When former Washington Post restaurant critic and Very Accomplished Woman Phyllis Richman applied to Harvard University’s City Planning graduate program in 1961, she received a letter from an assistant professor asking how she could possibly balance a career with her "responsibilities" as a wife and future mother. She was so discouraged by it that she never responded — or completed the app — until recently, when she found the letter.
The entire letter detailing how the professor's patronizing query changed her life is worth a read, but here are some excerpts:
In 1961 your letter left me down but not out. While women of my era had significant careers, many of them had to break through barriers to do so. Before your letter, it hadn’t occurred to me that marriage could hinder my acceptance at Harvard or my career. I was so discouraged by it that I don’t think I ever completed the application, yet I was too intimidated to contradict you when we met face to face.

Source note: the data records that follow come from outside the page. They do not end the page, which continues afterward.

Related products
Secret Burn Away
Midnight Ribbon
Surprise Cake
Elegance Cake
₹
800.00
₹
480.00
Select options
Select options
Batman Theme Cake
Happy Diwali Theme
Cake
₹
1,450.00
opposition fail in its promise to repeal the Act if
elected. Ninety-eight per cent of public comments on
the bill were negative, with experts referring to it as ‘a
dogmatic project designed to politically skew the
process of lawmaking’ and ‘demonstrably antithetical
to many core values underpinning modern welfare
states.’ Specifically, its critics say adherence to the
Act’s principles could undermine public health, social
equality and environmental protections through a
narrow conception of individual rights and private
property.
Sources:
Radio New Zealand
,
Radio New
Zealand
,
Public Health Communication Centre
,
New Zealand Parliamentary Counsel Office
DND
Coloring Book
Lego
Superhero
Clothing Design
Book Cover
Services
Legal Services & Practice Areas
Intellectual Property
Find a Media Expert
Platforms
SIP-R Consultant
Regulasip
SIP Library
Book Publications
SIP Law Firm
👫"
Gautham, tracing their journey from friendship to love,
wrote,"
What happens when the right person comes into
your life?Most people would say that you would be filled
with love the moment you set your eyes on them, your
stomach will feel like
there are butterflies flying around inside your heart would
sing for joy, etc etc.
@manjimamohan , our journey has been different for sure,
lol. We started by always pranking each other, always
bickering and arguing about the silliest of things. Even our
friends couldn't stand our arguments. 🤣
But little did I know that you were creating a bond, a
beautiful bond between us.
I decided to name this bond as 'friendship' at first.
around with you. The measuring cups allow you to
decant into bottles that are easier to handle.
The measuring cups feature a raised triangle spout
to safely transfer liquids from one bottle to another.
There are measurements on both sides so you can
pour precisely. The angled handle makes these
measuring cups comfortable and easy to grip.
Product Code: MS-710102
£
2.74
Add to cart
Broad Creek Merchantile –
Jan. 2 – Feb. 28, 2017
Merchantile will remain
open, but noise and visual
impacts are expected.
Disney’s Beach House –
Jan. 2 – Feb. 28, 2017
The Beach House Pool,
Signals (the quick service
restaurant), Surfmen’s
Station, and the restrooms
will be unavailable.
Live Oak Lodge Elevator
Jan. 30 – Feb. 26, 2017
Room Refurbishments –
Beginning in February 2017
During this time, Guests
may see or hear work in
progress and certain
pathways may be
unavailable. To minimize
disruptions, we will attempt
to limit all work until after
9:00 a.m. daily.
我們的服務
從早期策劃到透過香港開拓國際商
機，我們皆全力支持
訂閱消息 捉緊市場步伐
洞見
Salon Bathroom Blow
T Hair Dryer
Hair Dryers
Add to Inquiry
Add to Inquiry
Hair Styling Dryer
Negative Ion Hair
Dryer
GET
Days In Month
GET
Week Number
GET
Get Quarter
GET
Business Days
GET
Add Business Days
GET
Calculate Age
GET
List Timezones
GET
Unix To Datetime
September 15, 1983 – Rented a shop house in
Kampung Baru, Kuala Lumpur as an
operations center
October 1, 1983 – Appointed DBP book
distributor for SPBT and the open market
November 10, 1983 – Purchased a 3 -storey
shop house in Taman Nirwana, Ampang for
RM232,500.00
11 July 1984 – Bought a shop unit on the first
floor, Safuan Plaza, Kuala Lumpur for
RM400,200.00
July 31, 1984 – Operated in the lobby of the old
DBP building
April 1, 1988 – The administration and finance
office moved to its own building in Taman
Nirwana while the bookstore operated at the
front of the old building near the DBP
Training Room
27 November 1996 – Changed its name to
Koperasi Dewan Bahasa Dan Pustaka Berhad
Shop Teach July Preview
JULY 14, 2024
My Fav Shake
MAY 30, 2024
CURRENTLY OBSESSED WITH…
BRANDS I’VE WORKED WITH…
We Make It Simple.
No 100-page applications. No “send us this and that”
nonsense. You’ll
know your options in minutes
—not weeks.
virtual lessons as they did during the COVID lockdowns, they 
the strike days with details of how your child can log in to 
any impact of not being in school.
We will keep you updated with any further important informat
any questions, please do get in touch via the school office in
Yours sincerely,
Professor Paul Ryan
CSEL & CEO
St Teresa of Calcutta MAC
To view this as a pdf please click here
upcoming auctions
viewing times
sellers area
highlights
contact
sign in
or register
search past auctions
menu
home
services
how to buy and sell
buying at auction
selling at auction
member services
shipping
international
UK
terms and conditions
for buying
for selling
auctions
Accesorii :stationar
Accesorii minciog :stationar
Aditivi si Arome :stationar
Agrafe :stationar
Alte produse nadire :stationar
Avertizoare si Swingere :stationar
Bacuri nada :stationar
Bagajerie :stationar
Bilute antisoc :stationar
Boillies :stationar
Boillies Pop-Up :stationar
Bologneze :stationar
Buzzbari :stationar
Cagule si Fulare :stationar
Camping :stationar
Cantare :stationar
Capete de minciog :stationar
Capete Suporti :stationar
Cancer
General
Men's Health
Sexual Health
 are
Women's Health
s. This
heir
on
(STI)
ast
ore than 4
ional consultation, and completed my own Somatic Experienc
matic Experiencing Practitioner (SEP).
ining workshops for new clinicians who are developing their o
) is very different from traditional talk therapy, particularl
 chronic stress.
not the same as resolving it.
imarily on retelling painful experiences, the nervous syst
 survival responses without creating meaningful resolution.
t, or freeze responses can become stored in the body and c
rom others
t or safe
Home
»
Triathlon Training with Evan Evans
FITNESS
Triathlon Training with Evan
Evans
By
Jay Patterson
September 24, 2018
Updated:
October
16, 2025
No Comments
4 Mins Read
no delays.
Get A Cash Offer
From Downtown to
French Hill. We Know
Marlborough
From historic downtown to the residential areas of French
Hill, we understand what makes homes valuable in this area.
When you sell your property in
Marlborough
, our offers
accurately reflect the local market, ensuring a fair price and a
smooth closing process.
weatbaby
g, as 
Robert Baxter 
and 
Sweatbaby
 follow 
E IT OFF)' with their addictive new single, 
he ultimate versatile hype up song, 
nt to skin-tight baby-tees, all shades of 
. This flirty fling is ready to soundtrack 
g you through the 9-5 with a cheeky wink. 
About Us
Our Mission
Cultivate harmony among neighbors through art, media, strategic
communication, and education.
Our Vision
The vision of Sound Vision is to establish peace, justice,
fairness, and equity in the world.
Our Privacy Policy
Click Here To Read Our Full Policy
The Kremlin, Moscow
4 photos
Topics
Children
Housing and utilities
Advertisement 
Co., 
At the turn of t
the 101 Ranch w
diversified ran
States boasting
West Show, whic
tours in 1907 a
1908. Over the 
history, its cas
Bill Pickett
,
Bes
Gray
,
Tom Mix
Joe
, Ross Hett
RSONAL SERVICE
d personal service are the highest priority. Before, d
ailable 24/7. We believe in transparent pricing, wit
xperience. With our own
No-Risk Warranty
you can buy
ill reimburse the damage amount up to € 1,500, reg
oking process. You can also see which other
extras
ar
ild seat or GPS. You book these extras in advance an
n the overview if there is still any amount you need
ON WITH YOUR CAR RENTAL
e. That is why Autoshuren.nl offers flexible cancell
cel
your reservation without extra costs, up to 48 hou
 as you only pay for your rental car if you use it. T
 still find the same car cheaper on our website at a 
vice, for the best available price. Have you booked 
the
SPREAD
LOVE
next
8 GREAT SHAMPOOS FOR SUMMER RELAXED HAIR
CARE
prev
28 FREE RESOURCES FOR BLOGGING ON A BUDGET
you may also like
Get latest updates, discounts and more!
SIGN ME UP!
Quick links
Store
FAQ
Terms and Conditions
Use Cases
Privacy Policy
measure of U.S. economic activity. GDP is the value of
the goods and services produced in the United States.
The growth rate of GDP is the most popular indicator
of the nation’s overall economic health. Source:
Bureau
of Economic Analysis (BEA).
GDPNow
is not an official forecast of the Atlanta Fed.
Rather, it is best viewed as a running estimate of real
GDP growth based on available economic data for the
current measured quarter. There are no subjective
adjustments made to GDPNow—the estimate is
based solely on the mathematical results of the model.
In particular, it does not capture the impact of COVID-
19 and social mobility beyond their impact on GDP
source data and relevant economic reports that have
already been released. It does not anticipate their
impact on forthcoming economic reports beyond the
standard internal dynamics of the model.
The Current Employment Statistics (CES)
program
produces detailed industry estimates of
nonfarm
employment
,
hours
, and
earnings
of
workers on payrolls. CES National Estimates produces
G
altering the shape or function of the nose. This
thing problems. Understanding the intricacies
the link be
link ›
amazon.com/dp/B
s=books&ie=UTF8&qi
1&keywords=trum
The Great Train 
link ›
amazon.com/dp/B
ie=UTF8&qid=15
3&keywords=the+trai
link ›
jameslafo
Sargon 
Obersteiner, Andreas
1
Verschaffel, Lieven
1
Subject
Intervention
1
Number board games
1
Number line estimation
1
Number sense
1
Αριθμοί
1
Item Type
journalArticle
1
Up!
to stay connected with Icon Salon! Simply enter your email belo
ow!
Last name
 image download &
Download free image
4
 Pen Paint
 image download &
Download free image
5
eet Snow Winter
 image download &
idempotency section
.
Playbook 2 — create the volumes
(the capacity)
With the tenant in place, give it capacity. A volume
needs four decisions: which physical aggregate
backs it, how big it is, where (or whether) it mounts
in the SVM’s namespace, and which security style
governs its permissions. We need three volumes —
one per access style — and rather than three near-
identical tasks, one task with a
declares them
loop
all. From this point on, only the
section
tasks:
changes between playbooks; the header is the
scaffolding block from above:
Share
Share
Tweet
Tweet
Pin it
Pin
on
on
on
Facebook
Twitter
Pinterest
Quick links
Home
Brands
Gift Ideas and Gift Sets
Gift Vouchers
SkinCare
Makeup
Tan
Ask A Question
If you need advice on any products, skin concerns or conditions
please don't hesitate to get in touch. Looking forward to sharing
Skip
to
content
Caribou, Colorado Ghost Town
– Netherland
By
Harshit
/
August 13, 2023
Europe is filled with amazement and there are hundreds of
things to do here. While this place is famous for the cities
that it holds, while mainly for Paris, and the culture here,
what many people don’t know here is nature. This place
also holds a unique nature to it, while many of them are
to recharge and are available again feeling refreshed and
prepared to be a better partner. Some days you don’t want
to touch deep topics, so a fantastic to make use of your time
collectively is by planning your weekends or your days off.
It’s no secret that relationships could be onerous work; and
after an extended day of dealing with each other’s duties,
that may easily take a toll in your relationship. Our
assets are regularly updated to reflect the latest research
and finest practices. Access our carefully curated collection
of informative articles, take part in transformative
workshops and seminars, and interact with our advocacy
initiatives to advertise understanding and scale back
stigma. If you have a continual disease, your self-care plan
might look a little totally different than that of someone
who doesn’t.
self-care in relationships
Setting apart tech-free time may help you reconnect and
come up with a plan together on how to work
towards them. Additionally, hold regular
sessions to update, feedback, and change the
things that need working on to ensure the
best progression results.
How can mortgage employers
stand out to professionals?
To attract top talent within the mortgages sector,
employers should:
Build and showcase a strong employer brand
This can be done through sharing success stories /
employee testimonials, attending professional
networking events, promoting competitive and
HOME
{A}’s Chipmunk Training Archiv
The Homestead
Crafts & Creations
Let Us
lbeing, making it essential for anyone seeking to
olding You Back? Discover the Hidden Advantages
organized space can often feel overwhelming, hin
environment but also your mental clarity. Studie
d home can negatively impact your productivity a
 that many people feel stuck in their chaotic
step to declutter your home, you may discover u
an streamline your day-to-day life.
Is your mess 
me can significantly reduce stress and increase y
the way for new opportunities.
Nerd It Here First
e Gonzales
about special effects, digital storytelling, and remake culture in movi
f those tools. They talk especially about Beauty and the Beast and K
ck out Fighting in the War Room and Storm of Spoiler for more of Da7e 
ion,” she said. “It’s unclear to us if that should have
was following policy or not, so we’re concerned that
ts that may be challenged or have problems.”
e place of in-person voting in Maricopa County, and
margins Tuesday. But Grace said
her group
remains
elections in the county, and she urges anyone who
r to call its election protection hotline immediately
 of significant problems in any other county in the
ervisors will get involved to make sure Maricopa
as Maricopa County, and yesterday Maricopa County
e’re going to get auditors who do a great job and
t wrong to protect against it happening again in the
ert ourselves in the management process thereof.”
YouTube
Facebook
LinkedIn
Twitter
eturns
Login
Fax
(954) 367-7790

I think being admitted to Harvard would have propelled my career path to the level of my husband’s. While I ended up with a rewarding and varied professional life, your letter shows just how much Harvard — not to mention my husband, our families and even myself — didn’t give my career the respect it deserved when I was just starting out.
As you predicted, a “possible future family” became a reality five years after my husband Alvin and I married. When my first child was born, I took a break from employment and raised him — just as your first wife was doing full time when we spoke in 1961. You may not remember, but she was the example you used to explain how wives’ education tends to be wasted. The problem, I suspect, was the narrowness of your time frame. Google tells me that your wife earned two master’s degrees and a doctorate, and built an impressive resume in research, conference planning and social action. Do you still think of her graduate studies as a waste of time?
Ok, seriously, just go read the whole letter and then come back — it's brilliant.
Dr. William Doebele, the professor who was so concerned about Richman's multitasking skills way back when, wrote her a rather ungracious letter back. In part:
You were about to make a considerable investment of time and money. I thought it fair that you be aware of employment conditions as I then perceived them.
This is not a letter that I would write today. While far from perfect, conditions for women working in the profession of city planning are, I believe, far more accommodating than in 1961.
Ew. "I'm sorry" would've been nice to hear from someone who helped contribute to said "conditions."